Apparu au Royaume Uni en 1721 avec Sir WALPOLE, le rôle du Premier Ministre a évolué en même temps que les institutions britanniques jusqu’à devenir, dans la configuration monarchique, le poste le plus important. (HAMON F. et TROPERM, Droit Constitutionnel, 21ème éd., Paris, LGDJ, 2003, p. 269). Le Premier Ministre détient le pouvoir exécutif ; il nomme les membres du gouvernement et peut les révoquer. Dans ce sens, écrit Dominique ROUSSEAU, le seul programme politiquement légitime sera celui sorti des élections législatives et le Chef de l’Etat devra naturellement désigner et laisser gouverner le Chef de la Majorité Parlementaire […]. C’est au Premier Ministre de présider le Conseil des Ministres, et il garde, comme au Portugal, la possibilité d’y convier le Chef de l’Etat (Dominique ROUSSEAU, la République sans fétichisme, le monde, publié le 20 mai 2002). Évoquant la prépondérance du Premier Ministre dans le régime constitutionnel britannique, Bernard CHANTEBOUT indique à juste titre que ce dernier a sur les autres membres du cabinet une autorité qui fait de lui un véritable chef (…). Ce faisant,  il dispose d’une liberté quasi-totale dans la direction des travaux du cabinet.

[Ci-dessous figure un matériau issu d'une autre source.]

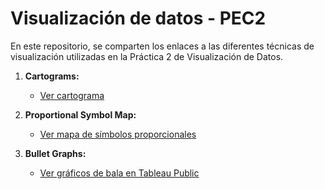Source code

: # Visualización de datos - PEC2

En este repositorio, se comparten los enlaces a las diferentes técnicas de visualización utilizadas en la Práctica 2 de Visualización de Datos.

1. **Cartograms:**  
   - [Ver cartograma](https://datawrapper.dwcdn.net/LLhVZ/1/)

2. **Proportional Symbol Map:**  
   - [Ver mapa de símbolos proporcionales](https://datawrapper.dwcdn.net/BE2HO/1/)

3. **Bullet Graphs:**  
   - [Ver gráficos de bala en Tableau Public](https://public.tableau.com/app/profile/sulaiman.el.hamri/viz/BulletGraph_16996193811840/Hoja2)
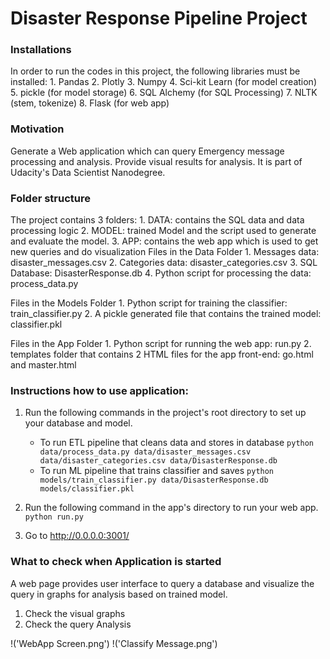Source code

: # Disaster Response Pipeline Project


### Installations
In order to run the codes in this project, the following libraries must be installed:
	1.	Pandas
	2.	Plotly
	3.	Numpy
	4.	Sci-kit Learn (for model creation)
	5.	pickle (for model storage)
	6.	SQL Alchemy (for SQL Processing)
	7.	NLTK (stem, tokenize)
	8.	Flask  (for web app)

### Motivation
Generate a Web application which can query Emergency message processing and analysis. Provide visual results for analysis. It is part of Udacity's Data Scientist Nanodegree. 

### Folder structure
The project contains  3 folders: 
    1.    DATA: contains the SQL data and data processing logic
    2.   MODEL: trained Model and the script used to generate and evaluate the model.
    3.  APP: contains the web app which is used to get new queries and do visualization 
Files in the Data Folder
	1.	Messages data: disaster_messages.csv
	2.	Categories data: disaster_categories.csv
	3.	SQL Database: DisasterResponse.db
    4.     Python script for processing the data: process_data.py

Files in the Models Folder
    1.     Python script for training the classifier: train_classifier.py
    2.     A pickle generated file that contains the trained model: classifier.pkl

Files in the App Folder
	1.	Python script for running the web app: run.py
	2.	templates folder that contains 2 HTML files for the app front-end: go.html and master.html

### Instructions how to use application:
1. Run the following commands in the project's root directory to set up your database and model.

    - To run ETL pipeline that cleans data and stores in database
        `python data/process_data.py data/disaster_messages.csv data/disaster_categories.csv data/DisasterResponse.db`
    - To run ML pipeline that trains classifier and saves
        `python models/train_classifier.py data/DisasterResponse.db models/classifier.pkl`

2. Run the following command in the app's directory to run your web app.
    `python run.py`

3. Go to http://0.0.0.0:3001/

### What to check when Application is started 
A web page provides user interface to query a database and visualize the query in graphs for analysis based on trained model.
1.   Check the visual graphs
2.   Check the query Analysis
 


!('WebApp Screen.png')
!('Classify Message.png')
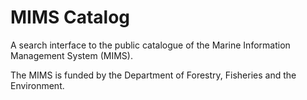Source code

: # MIMS Catalog

A search interface to the public catalogue of the Marine Information Management System (MIMS).

The MIMS is funded by the Department of Forestry, Fisheries and the Environment.
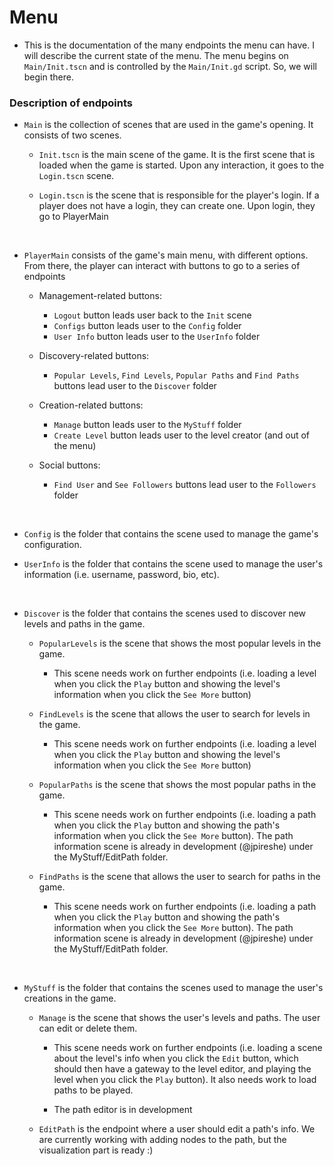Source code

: # Menu

- This is the documentation of the many endpoints the menu can have. I will describe the current state of the menu. The menu begins on `Main/Init.tscn` and is controlled by the `Main/Init.gd` script. So, we will begin there.

### Description of endpoints

- `Main` is the collection of scenes that are used in the game's opening. It consists of two scenes.

  - `Init.tscn` is the main scene of the game. It is the first scene that is loaded when the game is started. Upon any interaction, it goes to the `Login.tscn` scene.

  - `Login.tscn` is the scene that is responsible for the player's login. If a player does not have a login, they can create one. Upon login, they go to PlayerMain

<br/>

- `PlayerMain` consists of the game's main menu, with different options. From there, the player can interact with buttons to go to a series of endpoints

  - Management-related buttons:

    - `Logout` button leads user back to the `Init` scene
    - `Configs` button leads user to the `Config` folder
    - `User Info` button leads user to the `UserInfo` folder

  - Discovery-related buttons:

    - `Popular Levels`, `Find Levels`, `Popular Paths` and `Find Paths` buttons lead user to the `Discover` folder

  - Creation-related buttons:

    - `Manage` button leads user to the `MyStuff` folder
    - `Create Level` button leads user to the level creator (and out of the menu)

  - Social buttons:
    - `Find User` and `See Followers` buttons lead user to the `Followers` folder

<br/>

- `Config` is the folder that contains the scene used to manage the game's configuration.

- `UserInfo` is the folder that contains the scene used to manage the user's information (i.e. username, password, bio, etc).

<br>

- `Discover` is the folder that contains the scenes used to discover new levels and paths in the game.

  - `PopularLevels` is the scene that shows the most popular levels in the game.

    - This scene needs work on further endpoints (i.e. loading a level when you click the `Play` button and showing the level's information when you click the `See More` button)

  - `FindLevels` is the scene that allows the user to search for levels in the game.

    - This scene needs work on further endpoints (i.e. loading a level when you click the `Play` button and showing the level's information when you click the `See More` button)

  - `PopularPaths` is the scene that shows the most popular paths in the game.

    - This scene needs work on further endpoints (i.e. loading a path when you click the `Play` button and showing the path's information when you click the `See More` button). The path information scene is already in development (@jpireshe) under the MyStuff/EditPath folder.

  - `FindPaths` is the scene that allows the user to search for paths in the game.

    - This scene needs work on further endpoints (i.e. loading a path when you click the `Play` button and showing the path's information when you click the `See More` button). The path information scene is already in development (@jpireshe) under the MyStuff/EditPath folder.

<br/>

- `MyStuff` is the folder that contains the scenes used to manage the user's creations in the game.

  - `Manage` is the scene that shows the user's levels and paths. The user can edit or delete them.

    - This scene needs work on further endpoints (i.e. loading a scene about the level's info when you click the `Edit` button, which should then have a gateway to the level editor, and playing the level when you click the `Play` button). It also needs work to load paths to be played.

    - The path editor is in development

  - `EditPath` is the endpoint where a user should edit a path's info. We are currently working with adding nodes to the path, but the visualization part is ready :)
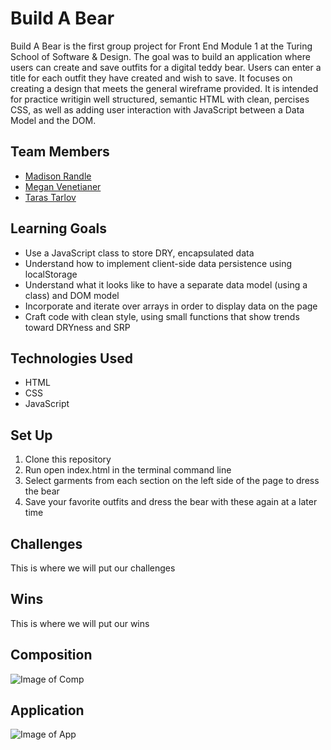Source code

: # Build A Bear

Build A Bear is the first group project for Front End Module 1 at the Turing School of Software & Design. The goal was to build an application where users can create and save outfits for a digital teddy bear. Users can enter a title for each outfit they have created and wish to save. It focuses on creating a design that meets the general wireframe provided. It is intended for practice writigin well structured, semantic HTML with clean, percises CSS, as well as adding user interaction with JavaScript between a Data Model and the DOM.

## Team Members
* [Madison Randle](https://github.com/madisonrandle)
* [Megan Venetianer](https://github.com/megan-venetianer)
* [Taras Tarlov](https://github.com/ttarlov)

## Learning Goals
* Use a JavaScript class to store DRY, encapsulated data
* Understand how to implement client-side data persistence using localStorage
* Understand what it looks like to have a separate data model (using a class) and DOM model
* Incorporate and iterate over arrays in order to display data on the page
* Craft code with clean style, using small functions that show trends toward DRYness and SRP

## Technologies Used
* HTML
* CSS
* JavaScript

## Set Up
1. Clone this repository
2. Run open index.html in the terminal command line
3. Select garments from each section on the left side of the page to dress the bear
4. Save your favorite outfits and dress the bear with these again at a later time

## Challenges

This is where we will put our challenges

## Wins

This is where we will put our wins

## Composition

![Image of Comp](https://i.postimg.cc/90hKDwq5/Screen-Shot-2020-01-07-at-7-32-24-PM.png)

## Application

![Image of App](https://i.postimg.cc/sgX8Gr1X/Screen-Shot-2020-01-07-at-7-41-14-PM.png)
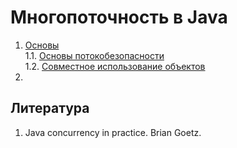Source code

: # Многопоточность в Java

1. [Основы](./1_Fundamentals)  
   1.1. [Основы потокобезопасности](./1_Fundamentals/1_ThreadSafety.md)  
   1.2. [Совместное использование объектов](./1_Fundamentals/2_SharingObjects.md)  
2.

## Литература
1) Java concurrency in practice. Brian Goetz.
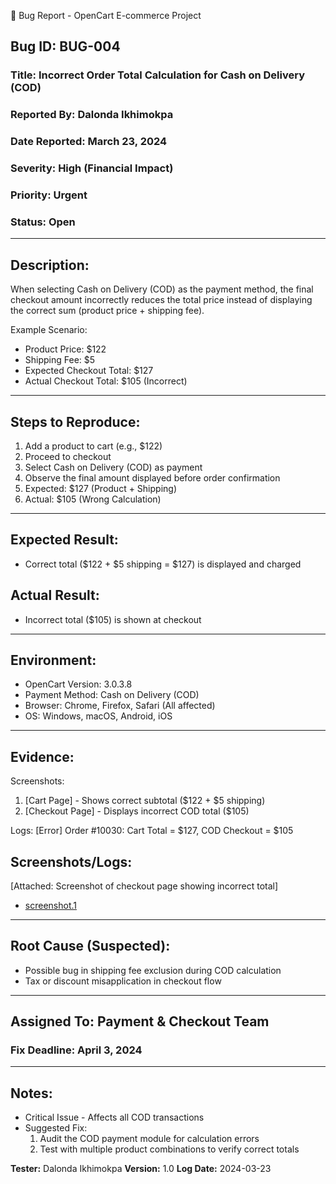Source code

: 🐞 Bug Report - OpenCart E-commerce Project

## Bug ID: BUG-004

### Title: Incorrect Order Total Calculation for Cash on Delivery (COD)

### Reported By: Dalonda Ikhimokpa

### Date Reported: March 23, 2024

### Severity: High (Financial Impact)

### Priority: Urgent

### Status: Open

---

## Description:

When selecting Cash on Delivery (COD) as the payment method, the final checkout amount incorrectly reduces the total price instead of displaying the correct sum (product price + shipping fee).

Example Scenario:

- Product Price: $122
- Shipping Fee: $5
- Expected Checkout Total: $127
- Actual Checkout Total: $105 (Incorrect)

---

## Steps to Reproduce:

1. Add a product to cart (e.g., $122)
2. Proceed to checkout
3. Select Cash on Delivery (COD) as payment
4. Observe the final amount displayed before order confirmation
5. Expected: $127 (Product + Shipping)
6. Actual: $105 (Wrong Calculation)

---

## Expected Result:

- Correct total ($122 + $5 shipping = $127) is displayed and charged

## Actual Result:

- Incorrect total ($105) is shown at checkout

---

## Environment:

- OpenCart Version: 3.0.3.8
- Payment Method: Cash on Delivery (COD)
- Browser: Chrome, Firefox, Safari (All affected)
- OS: Windows, macOS, Android, iOS

---

## Evidence:

Screenshots:

1. [Cart Page] - Shows correct subtotal ($122 + $5 shipping)
2. [Checkout Page] - Displays incorrect COD total ($105)

Logs:
[Error] Order #10030: Cart Total = $127, COD Checkout = $105

## Screenshots/Logs:

 [Attached: Screenshot of checkout page showing incorrect total]

- [screenshot.1](/assets/screenshots/Screenshot%202025-05-13%20at%201.51.41 PM.png)

---

## Root Cause (Suspected):

- Possible bug in shipping fee exclusion during COD calculation
- Tax or discount misapplication in checkout flow

---

## Assigned To: Payment & Checkout Team

### Fix Deadline: April 3, 2024

---

## Notes:

- Critical Issue - Affects all COD transactions
- Suggested Fix:
  1. Audit the COD payment module for calculation errors
  2. Test with multiple product combinations to verify correct totals

**Tester:** Dalonda Ikhimokpa
**Version:** 1.0
**Log Date:** 2024-03-23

Il est le seul à pouvoir le convoquer, et c’est lui qui fixe l’ordre du jour de ses réunions (B. CHANTEBOUT, Droit Constitutionnel, 23ème éd., mise à jour le 1er août 2006, Paris, Dalloz, p. 318). A la lumière du panorama du régime primo- ministériel dont quelques indicateurs viennent d’être évoqués ci-haut, et suivant le rôle ainsi que les attributions du Président de la République dans le fonctionnement à la fois normatif et réel des institutions politiques du pouvoir central sous l’égide de la Constitution du 18 février 2006, il serait hasardeux, pour nous, d’accorder le suffrage à la thèse qui fait du « Chef de gouvernement » l’épicentre de la charpente organisationnelle des pouvoirs publics en RDC.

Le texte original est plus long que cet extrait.